Box 5.3: The need for change
“It cannot be assumed here are a bunch of people out there who recognise the need for change and that what is missing are the tools for the change. Well, that may be true amongst the converted, but the converted tend not to include the relevant decision-makers. We need to go back a step in this process, i.e. that the fundamental issue here is that current development/economic/political/social structures of ‘western capitalism’ (as the current dominant paradigm), built up over 100s of years (and thus all the tools etc are designed to assist this system, not change/oppose it, because that has been what has been valued and rewarded) simply don’t allow for long-termism, strategic planning (in terms of new/sustainability model), sustainability etc.
Until and if the majority of measures (e.g. GDP) are changed to reflect this, and reward systems (e.g. World Bank loans not based on ‘good economic growth, but improved social and environmental performance!) decision-makers will not change. Once the measures are changed, it will be a simple matter to develop the needed tools – but developing the tools without the measures changed will not change anything.
And despite what we know about our current path, the measures are actually not just changing, but increasingly resisting the changes (witness the increasingly obscene payouts for top performing CEOs on only financial returns, not on social and environmental measures – i.e. the biggest drivers of unsustainability are the highest rewarded! It is much the same as with governments).
When change becomes apparent, those with the power who need to effect the changes, resist the changes because they have the most entrenched interests in the current system, precisely because their power comes from the current system!
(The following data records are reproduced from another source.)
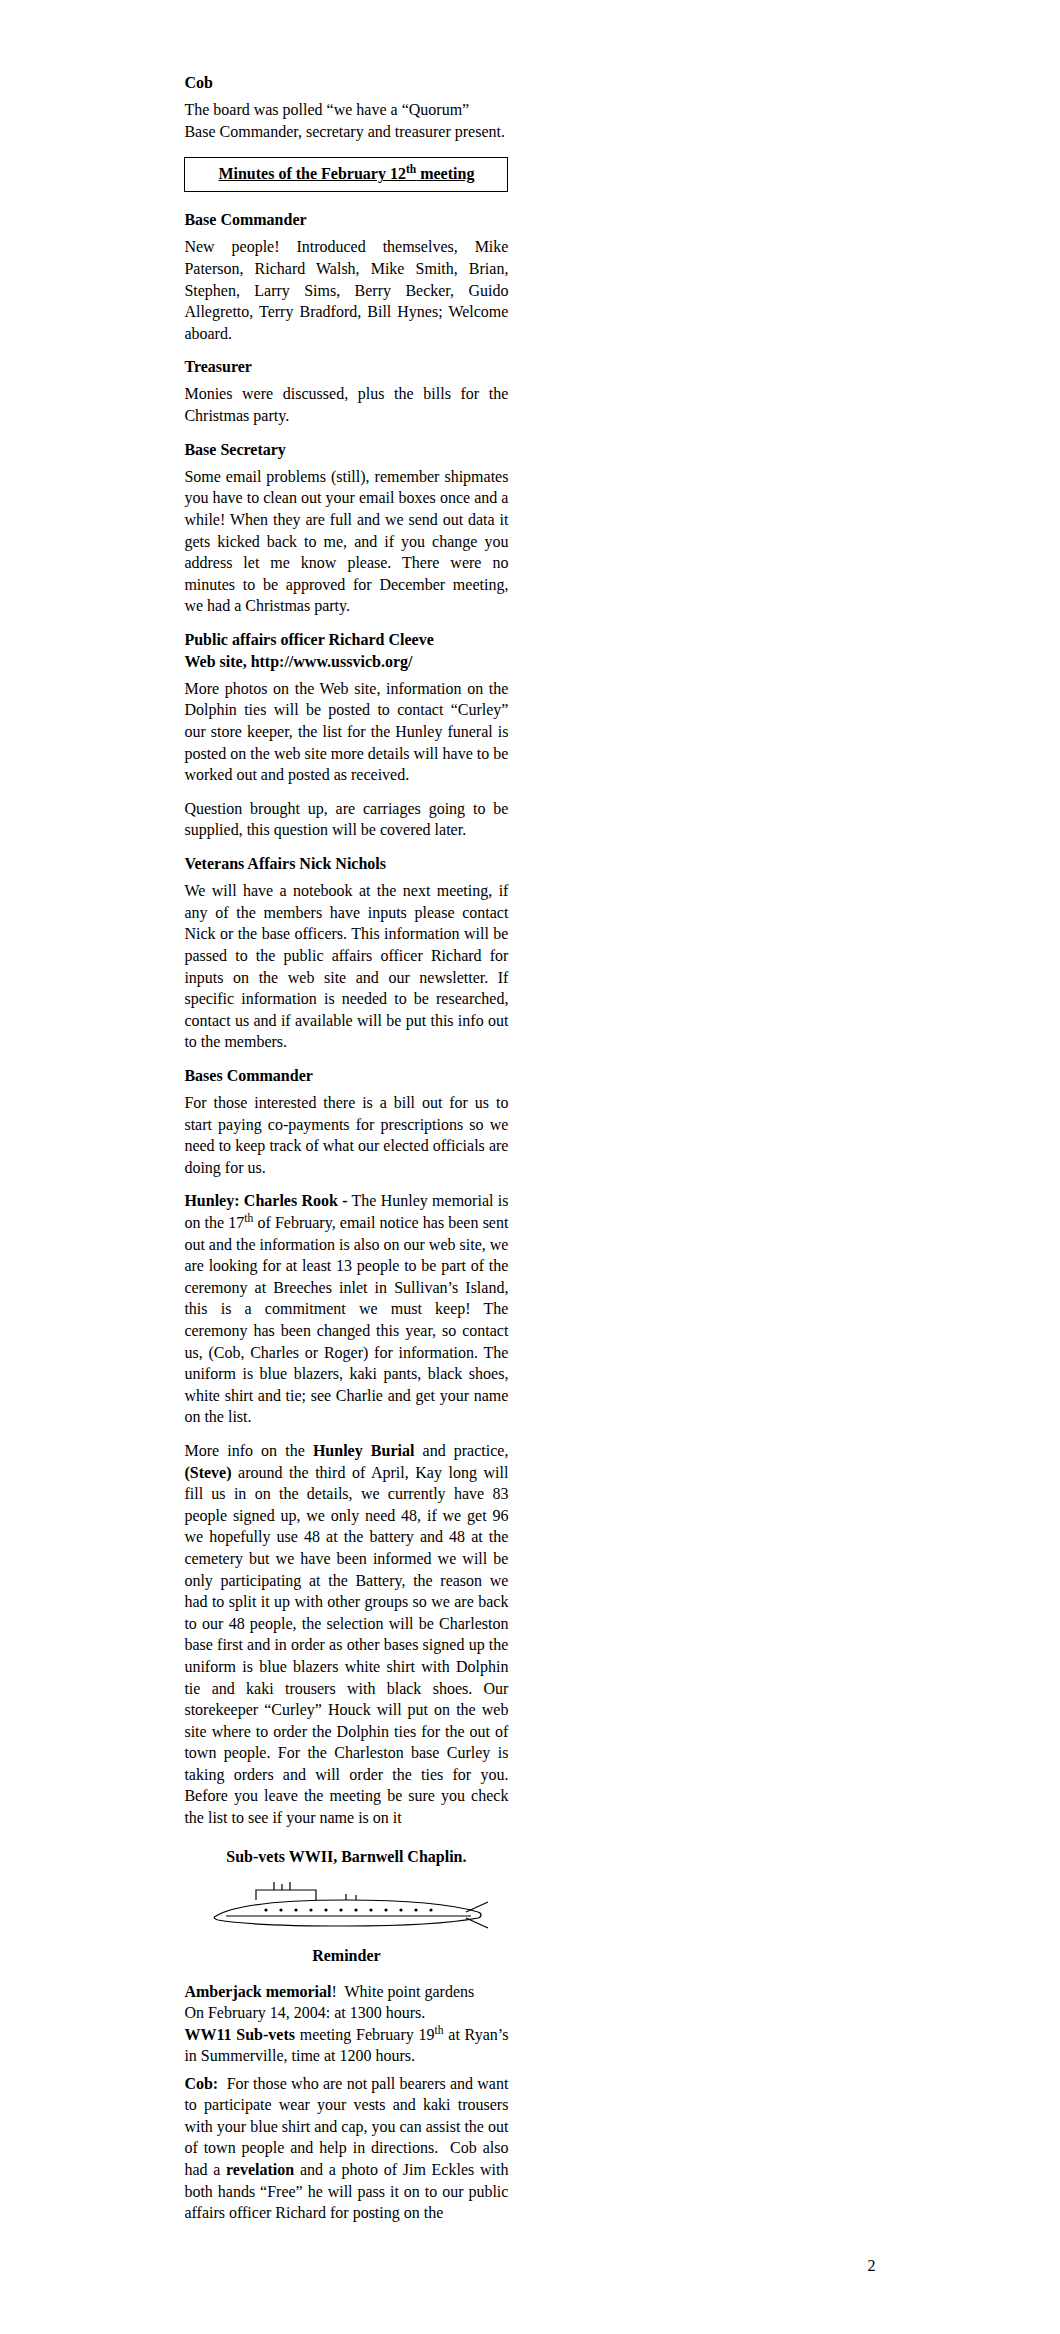Cob
The board was polled “we have a “Quorum”
Base Commander, secretary and treasurer present.
Minutes of the February 12th meeting
Base Commander
New people! Introduced themselves, Mike Paterson, Richard Walsh, Mike Smith, Brian, Stephen, Larry Sims, Berry Becker, Guido Allegretto, Terry Bradford, Bill Hynes; Welcome aboard.
Treasurer
Monies were discussed, plus the bills for the Christmas party.
Base Secretary
Some email problems (still), remember shipmates you have to clean out your email boxes once and a while! When they are full and we send out data it gets kicked back to me, and if you change you address let me know please. There were no minutes to be approved for December meeting, we had a Christmas party.
Public affairs officer Richard Cleeve
Web site, http://www.ussvicb.org/
More photos on the Web site, information on the Dolphin ties will be posted to contact “Curley” our store keeper, the list for the Hunley funeral is posted on the web site more details will have to be worked out and posted as received.
Question brought up, are carriages going to be supplied, this question will be covered later.
Veterans Affairs Nick Nichols
We will have a notebook at the next meeting, if any of the members have inputs please contact Nick or the base officers. This information will be passed to the public affairs officer Richard for inputs on the web site and our newsletter. If specific information is needed to be researched, contact us and if available will be put this info out to the members.
Bases Commander
For those interested there is a bill out for us to start paying co-payments for prescriptions so we need to keep track of what our elected officials are doing for us.
Hunley: Charles Rook - The Hunley memorial is on the 17th of February, email notice has been sent out and the information is also on our web site, we are looking for at least 13 people to be part of the ceremony at Breeches inlet in Sullivan’s Island, this is a commitment we must keep! The ceremony has been changed this year, so contact us, (Cob, Charles or Roger) for information. The uniform is blue blazers, kaki pants, black shoes, white shirt and tie; see Charlie and get your name on the list.
More info on the Hunley Burial and practice, (Steve) around the third of April, Kay long will fill us in on the details, we currently have 83 people signed up, we only need 48, if we get 96 we hopefully use 48 at the battery and 48 at the cemetery but we have been informed we will be only participating at the Battery, the reason we had to split it up with other groups so we are back to our 48 people, the selection will be Charleston base first and in order as other bases signed up the uniform is blue blazers white shirt with Dolphin tie and kaki trousers with black shoes. Our storekeeper “Curley” Houck will put on the web site where to order the Dolphin ties for the out of town people. For the Charleston base Curley is taking orders and will order the ties for you. Before you leave the meeting be sure you check the list to see if your name is on it
Sub-vets WWII, Barnwell Chaplin.
Reminder
Amberjack memorial! White point gardens
On February 14, 2004: at 1300 hours.
WW11 Sub-vets meeting February 19th at Ryan’s in Summerville, time at 1200 hours.
Cob: For those who are not pall bearers and want to participate wear your vests and kaki trousers with your blue shirt and cap, you can assist the out of town people and help in directions. Cob also had a revelation and a photo of Jim Eckles with both hands “Free” he will pass it on to our public affairs officer Richard for posting on the
2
Dictators do not (voluntarily) give power to the people; otherwise they lose that power and all the privileges which go with it."
Source: Nick King, (quoted in DBSA, 2008) |
Environment-focused exercises that clarify the economic drawbacks of current growth models can help to provide clear cases for change. One such has been the Stern Report assessing the economics of climate change (Stern 2007). A newer addition has been the Economics of Ecosystems and Biodiversity (TEEB) which has already indicated the cost of biodiversity losses to be equivalent to 6% of global GDP – a similar level to recent losses causes by financial systems collapsing, albeit far less reversible (TEEB, 2008).